Even though hundreds of monsters open
Their mouths, it will be in vain.
It is said in India that no inferior trees grow near a forest of sandalwood, so Buddhists use the name as a symbol of ultimate wisdom. In this stanza birds and beasts represent fame and glory. Monks are indifferent to these in any form in any age. Only the lion cubs can follow the older lions, and even they have learned to roar while still young. A yelping fox may fool some with his imitations, as a false teacher will use the words and rituals of true teachings, but when he meets a real lion he will be helpless.
Zen doctrine is no subject for sentiment.
Doubts cannot be cleared by argument.
I stubbornly demand your silence
To save you from the pitfall of being and non-being.

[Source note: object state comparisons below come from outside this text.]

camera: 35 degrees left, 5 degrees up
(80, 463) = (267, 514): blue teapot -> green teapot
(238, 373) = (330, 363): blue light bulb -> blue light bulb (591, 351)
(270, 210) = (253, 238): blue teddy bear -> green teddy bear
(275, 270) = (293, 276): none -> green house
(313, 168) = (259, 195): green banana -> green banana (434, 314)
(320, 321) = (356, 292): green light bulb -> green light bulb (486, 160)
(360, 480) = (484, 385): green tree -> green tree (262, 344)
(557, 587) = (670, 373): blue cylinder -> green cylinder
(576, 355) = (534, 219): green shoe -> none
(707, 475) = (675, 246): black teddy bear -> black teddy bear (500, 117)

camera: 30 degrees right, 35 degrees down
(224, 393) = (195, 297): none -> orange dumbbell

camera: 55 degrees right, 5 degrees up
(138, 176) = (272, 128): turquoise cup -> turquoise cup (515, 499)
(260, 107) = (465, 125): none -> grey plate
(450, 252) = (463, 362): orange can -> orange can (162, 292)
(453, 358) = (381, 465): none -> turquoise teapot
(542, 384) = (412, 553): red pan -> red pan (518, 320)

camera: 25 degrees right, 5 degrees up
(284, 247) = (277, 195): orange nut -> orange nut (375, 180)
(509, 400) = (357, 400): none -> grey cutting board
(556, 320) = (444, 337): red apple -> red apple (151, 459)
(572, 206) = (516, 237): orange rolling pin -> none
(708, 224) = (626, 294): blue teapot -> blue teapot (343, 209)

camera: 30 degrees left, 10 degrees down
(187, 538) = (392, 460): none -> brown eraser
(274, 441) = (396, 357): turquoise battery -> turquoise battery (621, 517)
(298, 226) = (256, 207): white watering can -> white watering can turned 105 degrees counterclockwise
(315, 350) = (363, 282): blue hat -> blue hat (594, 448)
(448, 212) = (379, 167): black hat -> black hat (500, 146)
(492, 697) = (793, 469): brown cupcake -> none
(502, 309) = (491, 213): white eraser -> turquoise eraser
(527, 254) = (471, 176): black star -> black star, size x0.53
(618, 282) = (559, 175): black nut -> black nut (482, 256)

Zen allows no student to waste time even for a second. If you have a koan, work on it; if you have no koan, just count your breath. Doubt? What is it? Just keep on meditating. This is the only means of learning to walk the Middle Way.
Commentary by Nyogen Senzaki
Excerpted from Buddhism and Zen
Compiled, edited and translated by Nyogen Senzaki and Ruth Stout McCandless 1953
The stanzas italicized above were translated from a copy of the original by Nyogen Senzaki, and the commentary following the stanzas was from Senzaki’s own instructions to his students. The Sho-do-ko is a rich teaching in the history of Zen, hence this second part stays with Yoka-daishi a while longer to allow us to continue the rhythm of this work.
Sometimes in practice there seems to be nothing to hold onto. One feels stripped of concepts and goals in training. It’s as if one holds onto this pull inward, being unable to name it, but trusting that to stay true to its directive will bring realization. Trust in the Way seems to be all that carries us in times of challenge. We experience the full range of emotions, questions, and doubts, and yet, still we continue meditating. Meditating without a goal, just because it is part of our nature to do so, has become what we do.
“Carry your meditation as the eternal present, and saturate your everyday life with it.”
No one’s explanations or theories about what Is will ultimately satisfy. Zen is meant to be experienced directly beyond words and letters. Of course, the most crafty person we have to be aware of is the one inside. One can often recognize the teachers who can be seductive in their knowledge and appearance of transcendence, but what about
questioning the one inside who seems at times above questioning? That is where we have to be most sharp.
“Doubt? What is it? Just keep on meditating.”